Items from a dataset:
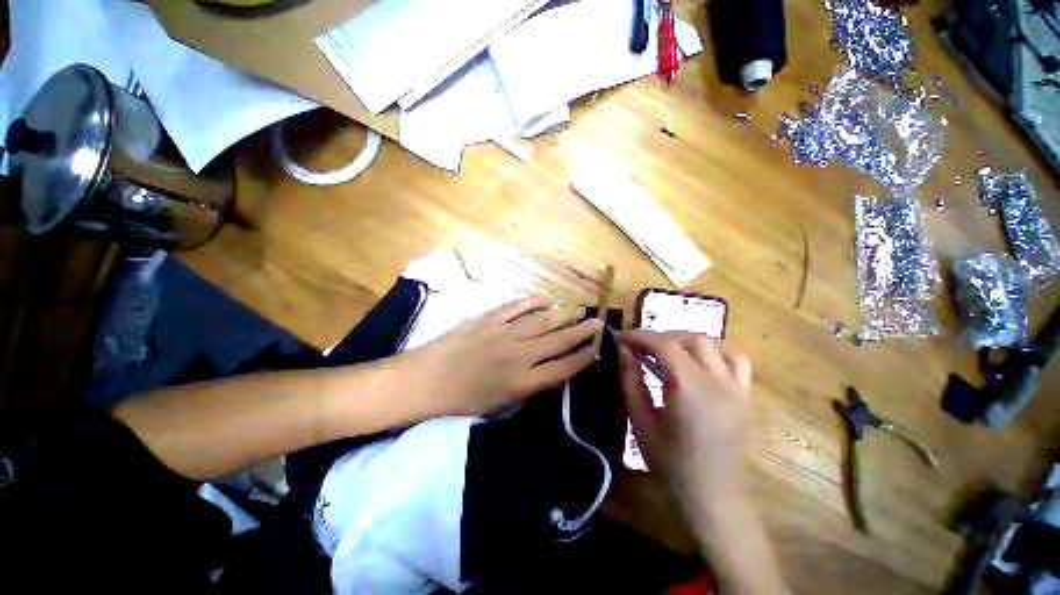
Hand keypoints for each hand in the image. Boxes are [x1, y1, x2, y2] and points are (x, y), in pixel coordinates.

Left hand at [406, 297, 602, 416]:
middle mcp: (518, 355)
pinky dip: (534, 302)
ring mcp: (504, 333)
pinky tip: (546, 301)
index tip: (596, 349)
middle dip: (582, 331)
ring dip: (564, 314)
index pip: (563, 368)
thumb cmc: (462, 401)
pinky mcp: (489, 319)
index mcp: (521, 382)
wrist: (425, 381)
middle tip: (598, 322)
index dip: (583, 358)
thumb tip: (552, 371)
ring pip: (542, 320)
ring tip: (579, 308)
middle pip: (558, 340)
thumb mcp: (500, 404)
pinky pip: (517, 307)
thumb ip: (529, 387)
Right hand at [618, 331, 751, 504]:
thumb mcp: (641, 421)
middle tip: (639, 347)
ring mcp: (736, 387)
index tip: (621, 338)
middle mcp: (717, 381)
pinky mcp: (744, 396)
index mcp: (689, 388)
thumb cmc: (670, 462)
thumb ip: (631, 381)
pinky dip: (715, 350)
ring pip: (714, 344)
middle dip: (660, 337)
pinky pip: (736, 359)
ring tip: (667, 350)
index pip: (664, 345)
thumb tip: (623, 352)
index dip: (640, 337)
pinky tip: (699, 358)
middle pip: (689, 339)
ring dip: (686, 340)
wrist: (711, 495)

§ AIM OF THE EXERCISE: Repeat exactly the lines from the line containing "pinky pip: (517, 307)" through the last line of the records above, including both, and nothing else.

§ ANSWER BOX:
pinky pip: (517, 307)
thumb ip: (529, 387)
Right hand at [618, 331, 751, 504]:
thumb mcp: (641, 421)
middle tip: (639, 347)
ring mcp: (736, 387)
index tip: (621, 338)
middle mcp: (717, 381)
pinky mcp: (744, 396)
index mcp: (689, 388)
thumb cmc: (670, 462)
thumb ip: (631, 381)
pinky dip: (715, 350)
ring pip: (714, 344)
middle dip: (660, 337)
pinky pip: (736, 359)
ring tip: (667, 350)
index pip: (664, 345)
thumb tip: (623, 352)
index dip: (640, 337)
pinky tip: (699, 358)
middle pip: (689, 339)
ring dip: (686, 340)
wrist: (711, 495)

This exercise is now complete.